ABSTRACT Protein replacement therapy has been a cornerstone in treating genetic diseases (e.g., hemophilia) with loss or reduction of the function of a particular protein, by using recombinant proteins or recombinant engineered proteins. However, most protein therapeutics have short circulation lives, and thus require frequent invasive infusion to maintain their therapeutic efficacy. For example, the most common treatment for hemophilia A caused by a deficiency of blood clotting factor VIII (FVIII) is factor concentrate replacement, which is associated with burdensome frequent intravenous infusion. To address the unmet medical need of hemophilia, the major objective of this project is to develop a non-invasive oral mRNA delivery nanoplatform for durable protein replacement therapy requiring infrequent dosing. Synthetic mRNA has shown enormous potential for biomedical applications, with mRNA vaccines already clinically approved for COVID-19. Various delivery strategies have been developed to improve mRNA translation; however, an ongoing challenge of mRNA therapy is managing the transient efficacy due to its relatively short half-life, and oral mRNA delivery remains elusive. In my previous work, I have identified a unique poly(zwitterion)-lipid-based micelle platform that can cross the intestinal epithelial barrier and lead to a very potent oral bioavailability of biomolecules such as insulin. Recently, I have also discovered a new type of ionizable lipids that can extend the duration of mRNA-mediated protein expression. In this F32 project, I propose to combine the epithelium-crossing poly(zwitterion)-lipids and the unique ionizable lipids to develop an innovative mRNA delivery platform for oral, durable replacement therapy of bleeding disorders. In Aim 1, I will synthesize new poly(zwitterion)-lipids and ionizable lipids and generate a series of new mRNA lipid nanoparticles (LNPs), and systematically investigate their effects on oral transcytosis and the durability of protein expression in vitro and in vivo. In Aim 2, we will select the top-performing LNPs for oral delivery of FVIII mRNA and evaluate the FVIII mRNA nanotherapy in healthy and hemophilia mouse models. With the successful completion of this project, we expect that the oral durable mRNA delivery strategy will provide a more effective and robust therapy for hemophilia and other bleeding disorders.

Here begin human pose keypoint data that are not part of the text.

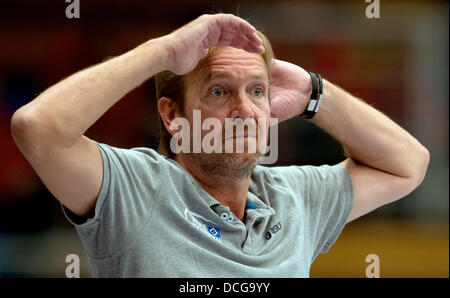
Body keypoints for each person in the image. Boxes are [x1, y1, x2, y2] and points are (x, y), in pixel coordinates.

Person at [11, 14, 430, 277]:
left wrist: (313, 92)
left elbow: (409, 163)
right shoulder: (135, 188)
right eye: (218, 92)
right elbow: (37, 127)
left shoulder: (294, 198)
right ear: (173, 115)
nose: (244, 110)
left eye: (258, 91)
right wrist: (163, 51)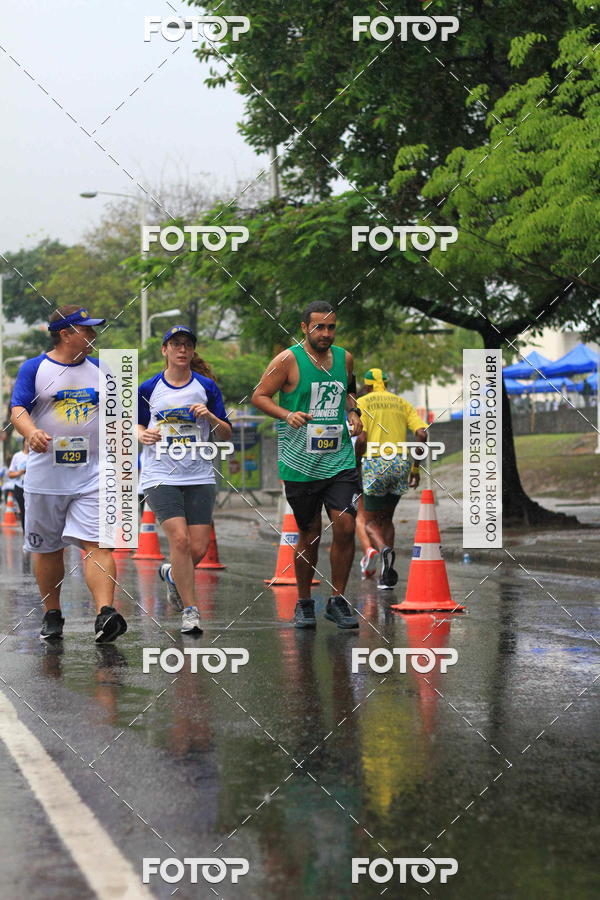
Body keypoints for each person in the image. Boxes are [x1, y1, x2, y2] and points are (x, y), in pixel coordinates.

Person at [10, 304, 127, 642]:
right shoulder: (35, 368)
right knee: (48, 549)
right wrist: (31, 431)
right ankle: (52, 613)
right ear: (65, 334)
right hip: (47, 477)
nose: (92, 335)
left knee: (99, 544)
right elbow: (17, 409)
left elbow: (119, 417)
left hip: (93, 474)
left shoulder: (103, 370)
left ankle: (105, 613)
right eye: (86, 329)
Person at [251, 301, 363, 629]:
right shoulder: (287, 360)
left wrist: (353, 411)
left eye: (331, 327)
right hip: (300, 463)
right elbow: (259, 396)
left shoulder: (344, 358)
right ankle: (304, 602)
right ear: (305, 328)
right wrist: (287, 414)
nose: (326, 333)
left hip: (339, 459)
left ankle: (338, 600)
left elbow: (349, 390)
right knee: (310, 533)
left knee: (345, 526)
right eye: (319, 327)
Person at [137, 325, 232, 635]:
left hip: (199, 474)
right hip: (160, 474)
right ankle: (191, 611)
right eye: (176, 344)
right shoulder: (149, 388)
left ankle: (170, 573)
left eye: (187, 345)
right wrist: (142, 434)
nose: (182, 350)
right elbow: (133, 424)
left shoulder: (206, 387)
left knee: (199, 548)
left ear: (192, 351)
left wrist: (210, 417)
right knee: (179, 540)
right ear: (164, 350)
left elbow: (226, 433)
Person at [355, 368, 427, 589]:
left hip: (375, 463)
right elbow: (422, 433)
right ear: (385, 383)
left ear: (367, 386)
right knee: (387, 519)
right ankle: (386, 577)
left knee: (369, 522)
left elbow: (361, 439)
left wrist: (356, 465)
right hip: (400, 463)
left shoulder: (362, 403)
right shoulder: (402, 403)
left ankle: (383, 549)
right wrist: (415, 468)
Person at [8, 438, 29, 530]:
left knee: (33, 513)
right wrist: (19, 472)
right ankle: (26, 534)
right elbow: (10, 474)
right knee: (23, 511)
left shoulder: (37, 456)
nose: (29, 443)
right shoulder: (17, 456)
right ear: (24, 443)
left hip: (33, 488)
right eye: (27, 441)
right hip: (20, 488)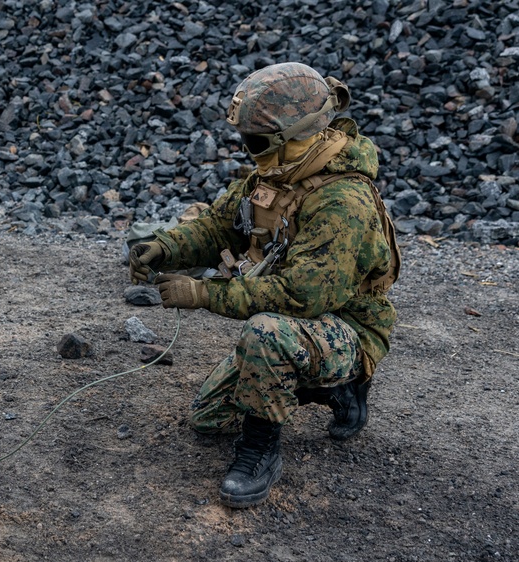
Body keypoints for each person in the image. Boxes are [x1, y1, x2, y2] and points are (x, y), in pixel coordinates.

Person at [128, 62, 400, 509]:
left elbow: (302, 296)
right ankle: (331, 391)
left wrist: (203, 294)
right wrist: (164, 248)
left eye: (256, 143)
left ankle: (261, 452)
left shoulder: (342, 200)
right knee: (209, 419)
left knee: (265, 333)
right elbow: (221, 227)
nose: (249, 152)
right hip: (297, 324)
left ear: (298, 135)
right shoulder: (277, 175)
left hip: (346, 327)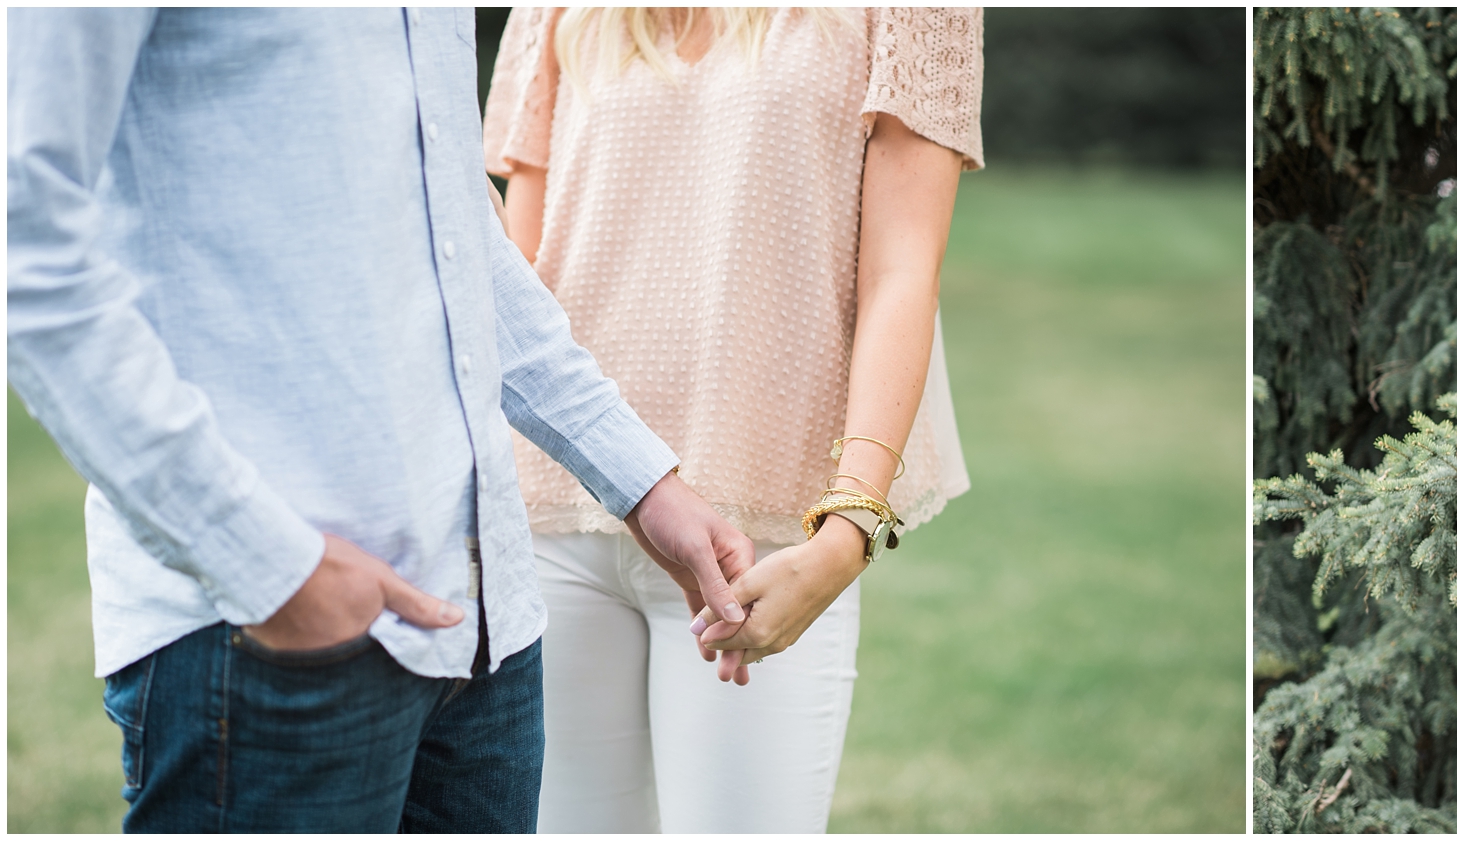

抽象的 蛋白质替代疗法一直是治疗遗传性疾病（例如血友病）的基石。 通过使用重组蛋白或重组工程来降低特定蛋白质的功能 蛋白质。然而，大多数蛋白质疗法的循环寿命较短，因此需要频繁的侵入性治疗 输注以维持其治疗效果。例如，A型血友病最常见的治疗方法是 缺乏凝血因子 VIII (FVIII) 是因子浓缩物替代，这与 频繁静脉输注造成负担。为了解决血友病未得到满足的医疗需求，主要 该项目的目标是开发一种用于持久蛋白质的非侵入性口服 mRNA 递送纳米平台 需要不频繁给药的替代疗法。合成mRNA在生物医学领域显示出巨大潜力 应用，mRNA 疫苗已获得临床批准用于治疗 COVID-19。多种交付策略 被开发用于改善 mRNA 翻译；然而，mRNA 疗法的一个持续挑战是管理 由于其相对较短的半衰期和口服 mRNA 传递而导致的短暂疗效仍然难以捉摸。在我之前的 在工作中，我发现了一种独特的基于聚（两性离子）脂质的胶束平台，可以穿过肠上皮 屏障并导致生物分子（例如胰岛素）具有非常有效的口服生物利用度。最近我也 发现了一种新型可电离脂质，可以延长 mRNA 介导的蛋白质表达的持续时间。在 在这个 F32 项目中，我建议将上皮细胞交叉的聚（两性离子）脂质和独特的可电离 脂质开发创新的 mRNA 递送平台，用于口服、持久的出血替代疗法 失调。在目标 1 中，我将合成新的聚（两性离子）脂质和可电离脂质，并生成一系列新的 mRNA 脂质纳米粒子 (LNP)，并系统地研究它们对口腔转胞吞作用和 体外和体内蛋白质表达的持久性。在目标 2 中，我们将选择表现最好的 LNP 进行口服 FVIII mRNA 的递送并在健康和血友病小鼠模型中评估 FVIII mRNA 纳米疗法。 随着该项目的成功完成，我们预计口服持久 mRNA 递送策略将提供 对血友病和其他出血性疾病更有效、更稳健的治疗方法。